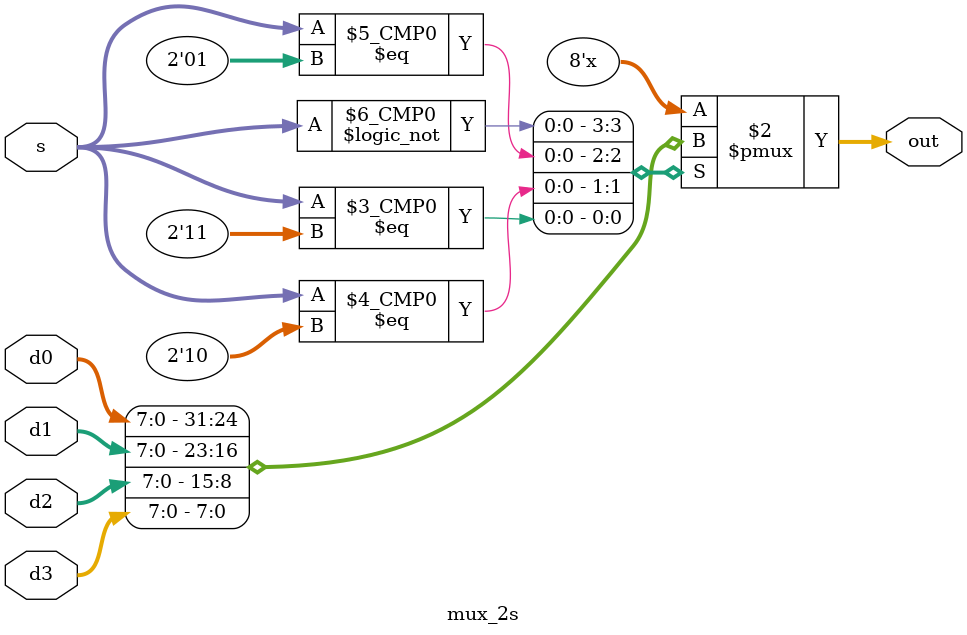
<source format=v>
module mux_2s #(parameter WIDTH = 8) (
    input [WIDTH-1:0] d0,
    input [WIDTH-1:0] d1,
    input [WIDTH-1:0] d2,
    input [WIDTH-1:0] d3,
    input [1:0] s,
    output reg [WIDTH-1:0] out
);
always @(*) begin
    case (s)
        2'b00: out = d0;
        2'b01: out = d1;
        2'b10: out = d2;
        2'b11: out = d3;
        default: out = {WIDTH{1'b0}};
    endcase
end
endmodule

</source>
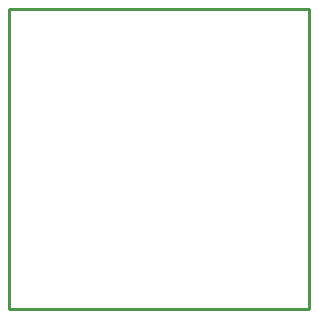
<source format=gbr>
G04 #@! TF.FileFunction,Profile,NP*
%FSLAX46Y46*%
G04 Gerber Fmt 4.6, Leading zero omitted, Abs format (unit mm)*
G04 Created by KiCad (PCBNEW 4.0.7) date 11/03/17 21:56:08*
%MOMM*%
%LPD*%
G01*
G04 APERTURE LIST*
%ADD10C,0.100000*%
%ADD11C,0.254000*%
G04 APERTURE END LIST*
D10*
D11*
X150000000Y-100000000D02*
X124600000Y-100000000D01*
X124600000Y-125400000D02*
X124600000Y-100000000D01*
X150000000Y-125400000D02*
X124600000Y-125400000D01*
X150000000Y-125400000D02*
X150000000Y-100000000D01*
M02*

</source>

Directive:
Give the listing above again in its entirety and exactly; do not include the pictures.

Result of this exercise:
<source format=v>
module mux_2s #(parameter WIDTH = 8) (
    input [WIDTH-1:0] d0,
    input [WIDTH-1:0] d1,
    input [WIDTH-1:0] d2,
    input [WIDTH-1:0] d3,
    input [1:0] s,
    output reg [WIDTH-1:0] out
);
always @(*) begin
    case (s)
        2'b00: out = d0;
        2'b01: out = d1;
        2'b10: out = d2;
        2'b11: out = d3;
        default: out = {WIDTH{1'b0}};
    endcase
end
endmodule

</source>
<source format=gbr>
G04 #@! TF.FileFunction,Profile,NP*
%FSLAX46Y46*%
G04 Gerber Fmt 4.6, Leading zero omitted, Abs format (unit mm)*
G04 Created by KiCad (PCBNEW 4.0.7) date 11/03/17 21:56:08*
%MOMM*%
%LPD*%
G01*
G04 APERTURE LIST*
%ADD10C,0.100000*%
%ADD11C,0.254000*%
G04 APERTURE END LIST*
D10*
D11*
X150000000Y-100000000D02*
X124600000Y-100000000D01*
X124600000Y-125400000D02*
X124600000Y-100000000D01*
X150000000Y-125400000D02*
X124600000Y-125400000D01*
X150000000Y-125400000D02*
X150000000Y-100000000D01*
M02*

</source>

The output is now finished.